## [Work order]
Retype the data that follows line by line, exactly, and leave its pictures out.

## [Available records]
-------

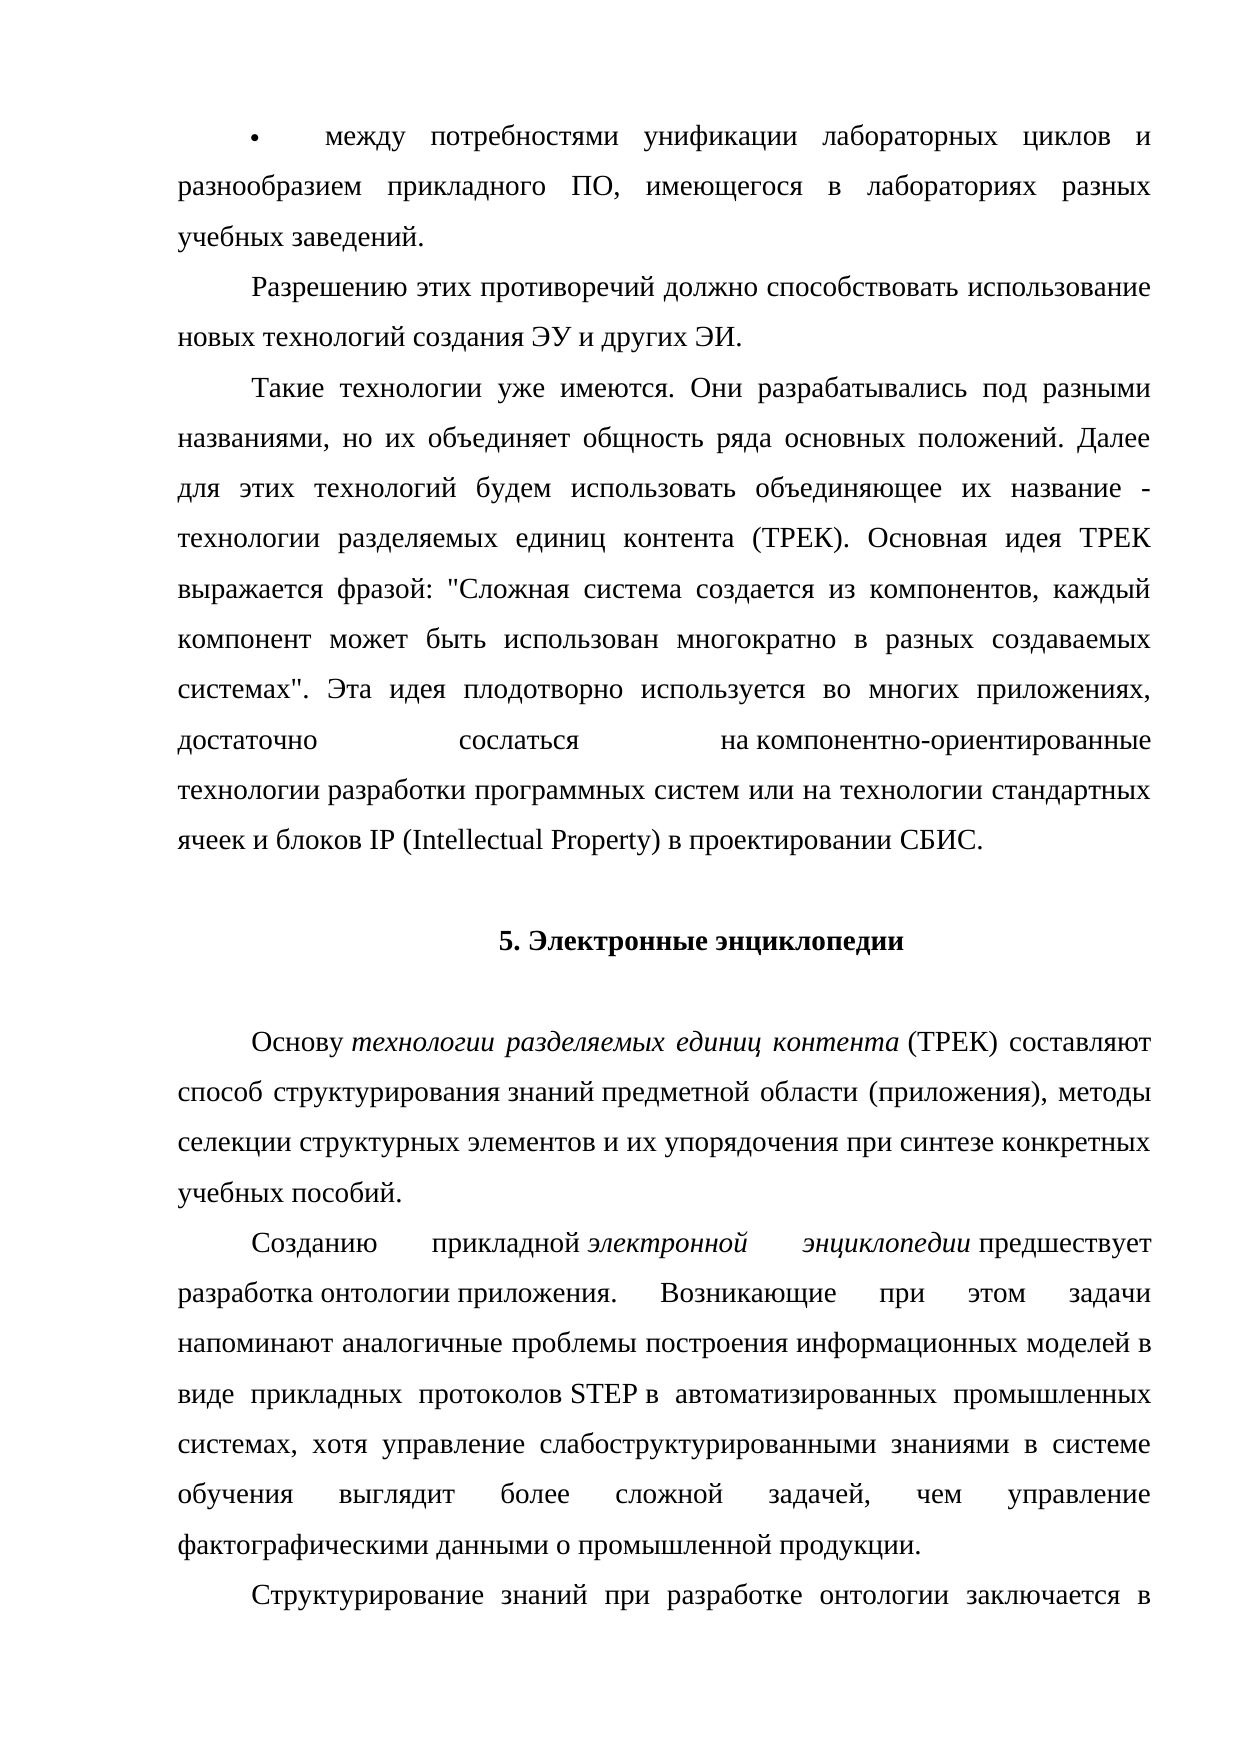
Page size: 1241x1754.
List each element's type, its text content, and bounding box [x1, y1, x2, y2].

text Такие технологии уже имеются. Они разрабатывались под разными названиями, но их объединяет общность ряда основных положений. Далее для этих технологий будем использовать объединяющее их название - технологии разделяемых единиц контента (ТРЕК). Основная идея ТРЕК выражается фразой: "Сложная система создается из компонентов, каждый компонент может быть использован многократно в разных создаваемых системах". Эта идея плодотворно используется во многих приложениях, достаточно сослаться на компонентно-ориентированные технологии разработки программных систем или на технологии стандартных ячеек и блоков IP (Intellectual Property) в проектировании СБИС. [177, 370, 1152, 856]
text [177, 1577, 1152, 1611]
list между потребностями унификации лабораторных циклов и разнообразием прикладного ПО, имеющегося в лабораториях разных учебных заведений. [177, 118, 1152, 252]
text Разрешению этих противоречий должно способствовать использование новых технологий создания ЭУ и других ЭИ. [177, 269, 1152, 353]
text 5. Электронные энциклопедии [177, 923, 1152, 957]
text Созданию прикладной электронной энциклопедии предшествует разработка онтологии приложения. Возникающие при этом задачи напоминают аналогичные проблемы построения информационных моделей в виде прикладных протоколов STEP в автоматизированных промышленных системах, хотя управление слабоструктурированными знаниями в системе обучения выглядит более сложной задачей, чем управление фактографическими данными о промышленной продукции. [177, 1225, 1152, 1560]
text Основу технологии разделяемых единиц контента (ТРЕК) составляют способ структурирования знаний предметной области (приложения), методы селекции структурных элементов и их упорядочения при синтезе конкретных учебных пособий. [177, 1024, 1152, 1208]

-------

## [Response for this exercise]
Page size: 1241x1754.
List each element's type, its text content, and bounding box [x1, y1, x2, y2].

text Такие технологии уже имеются. Они разрабатывались под разными названиями, но их объединяет общность ряда основных положений. Далее для этих технологий будем использовать объединяющее их название - технологии разделяемых единиц контента (ТРЕК). Основная идея ТРЕК выражается фразой: "Сложная система создается из компонентов, каждый компонент может быть использован многократно в разных создаваемых системах". Эта идея плодотворно используется во многих приложениях, достаточно сослаться на компонентно-ориентированные технологии разработки программных систем или на технологии стандартных ячеек и блоков IP (Intellectual Property) в проектировании СБИС. [177, 370, 1152, 856]
text [177, 1577, 1152, 1611]
list между потребностями унификации лабораторных циклов и разнообразием прикладного ПО, имеющегося в лабораториях разных учебных заведений. [177, 118, 1152, 252]
text Разрешению этих противоречий должно способствовать использование новых технологий создания ЭУ и других ЭИ. [177, 269, 1152, 353]
text 5. Электронные энциклопедии [177, 923, 1152, 957]
text Созданию прикладной электронной энциклопедии предшествует разработка онтологии приложения. Возникающие при этом задачи напоминают аналогичные проблемы построения информационных моделей в виде прикладных протоколов STEP в автоматизированных промышленных системах, хотя управление слабоструктурированными знаниями в системе обучения выглядит более сложной задачей, чем управление фактографическими данными о промышленной продукции. [177, 1225, 1152, 1560]
text Основу технологии разделяемых единиц контента (ТРЕК) составляют способ структурирования знаний предметной области (приложения), методы селекции структурных элементов и их упорядочения при синтезе конкретных учебных пособий. [177, 1024, 1152, 1208]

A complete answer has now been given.